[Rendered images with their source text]

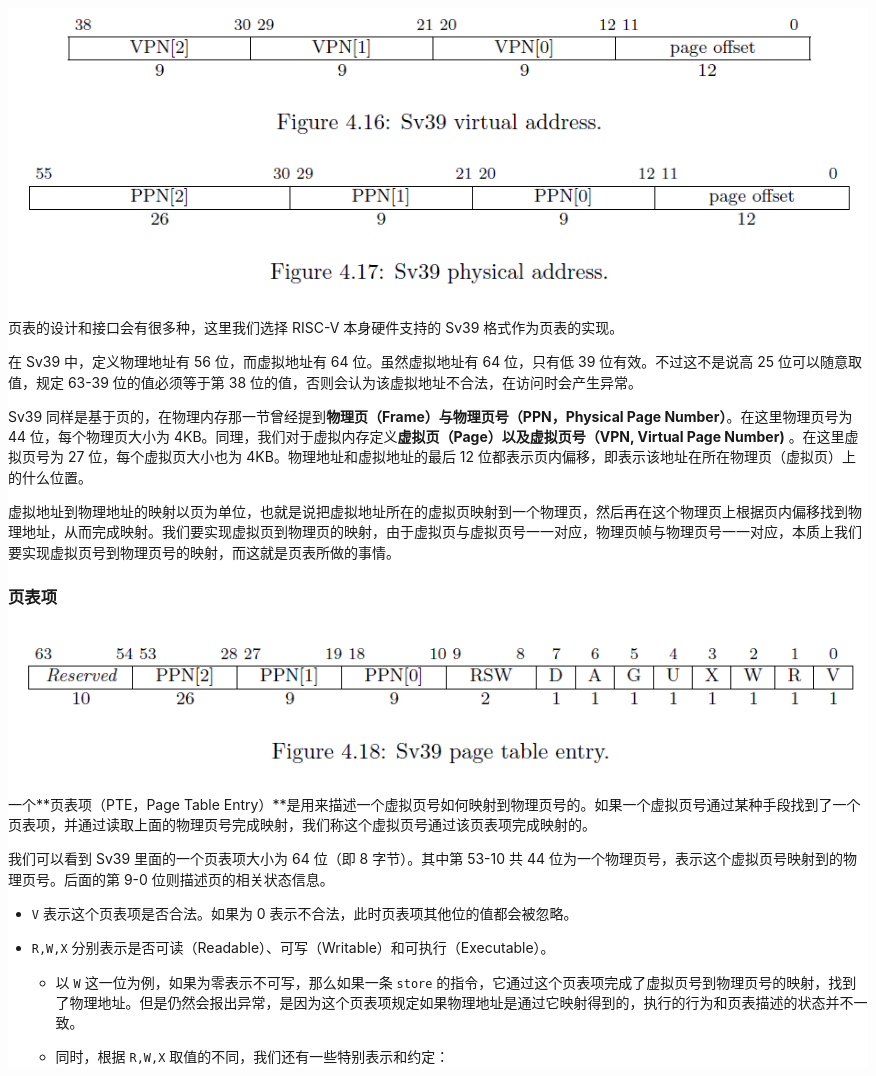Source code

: ![](../pics/sv39_address.png)

页表的设计和接口会有很多种，这里我们选择 RISC-V 本身硬件支持的 Sv39 格式作为页表的实现。

在 Sv39 中，定义物理地址有 56 位，而虚拟地址有 64 位。虽然虚拟地址有 64 位，只有低 39 位有效。不过这不是说高 25 位可以随意取值，规定 63-39 位的值必须等于第 38 位的值，否则会认为该虚拟地址不合法，在访问时会产生异常。

Sv39 同样是基于页的，在物理内存那一节曾经提到**物理页（Frame）**与**物理页号（PPN，Physical Page Number）**。在这里物理页号为 44 位，每个物理页大小为 4KB。同理，我们对于虚拟内存定义**虚拟页（Page）**以及**虚拟页号（VPN, Virtual Page Number)** 。在这里虚拟页号为 27 位，每个虚拟页大小也为 4KB。物理地址和虚拟地址的最后 12 位都表示页内偏移，即表示该地址在所在物理页（虚拟页）上的什么位置。

虚拟地址到物理地址的映射以页为单位，也就是说把虚拟地址所在的虚拟页映射到一个物理页，然后再在这个物理页上根据页内偏移找到物理地址，从而完成映射。我们要实现虚拟页到物理页的映射，由于虚拟页与虚拟页号一一对应，物理页帧与物理页号一一对应，本质上我们要实现虚拟页号到物理页号的映射，而这就是页表所做的事情。

### 页表项

![](../pics/sv39_pte.jpg)

一个**页表项（PTE，Page Table Entry）**是用来描述一个虚拟页号如何映射到物理页号的。如果一个虚拟页号通过某种手段找到了一个页表项，并通过读取上面的物理页号完成映射，我们称这个虚拟页号通过该页表项完成映射的。

我们可以看到 Sv39 里面的一个页表项大小为 64 位（即 8 字节）。其中第 53-10 共 44 位为一个物理页号，表示这个虚拟页号映射到的物理页号。后面的第 9-0 位则描述页的相关状态信息。

- `V` 表示这个页表项是否合法。如果为 0 表示不合法，此时页表项其他位的值都会被忽略。

- `R,W,X` 分别表示是否可读（Readable）、可写（Writable）和可执行（Executable）。

  - 以 `W` 这一位为例，如果为零表示不可写，那么如果一条 `store` 的指令，它通过这个页表项完成了虚拟页号到物理页号的映射，找到了物理地址。但是仍然会报出异常，是因为这个页表项规定如果物理地址是通过它映射得到的，执行的行为和页表描述的状态并不一致。

  - 同时，根据 `R,W,X` 取值的不同，我们还有一些特别表示和约定：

• **Task brief**: Starting at the beginning of the rows and ending at the line that contains "Sv39 同样是基于页的，在物理内存那一节曾经提到**物理页（Frame）**与**物理页号（PPN，Physical Page", substitute "逻辑地址" for every "虚拟地址" and give those lines back with nothing else changed. Leave the pictures out.

• **Expected answer**:
Source code

: ![](../pics/sv39_address.png)

页表的设计和接口会有很多种，这里我们选择 RISC-V 本身硬件支持的 Sv39 格式作为页表的实现。

在 Sv39 中，定义物理地址有 56 位，而逻辑地址有 64 位。虽然逻辑地址有 64 位，只有低 39 位有效。不过这不是说高 25 位可以随意取值，规定 63-39 位的值必须等于第 38 位的值，否则会认为该逻辑地址不合法，在访问时会产生异常。

Sv39 同样是基于页的，在物理内存那一节曾经提到**物理页（Frame）**与**物理页号（PPN，Physical Page Number）**。在这里物理页号为 44 位，每个物理页大小为 4KB。同理，我们对于虚拟内存定义**虚拟页（Page）**以及**虚拟页号（VPN, Virtual Page Number)** 。在这里虚拟页号为 27 位，每个虚拟页大小也为 4KB。物理地址和逻辑地址的最后 12 位都表示页内偏移，即表示该地址在所在物理页（虚拟页）上的什么位置。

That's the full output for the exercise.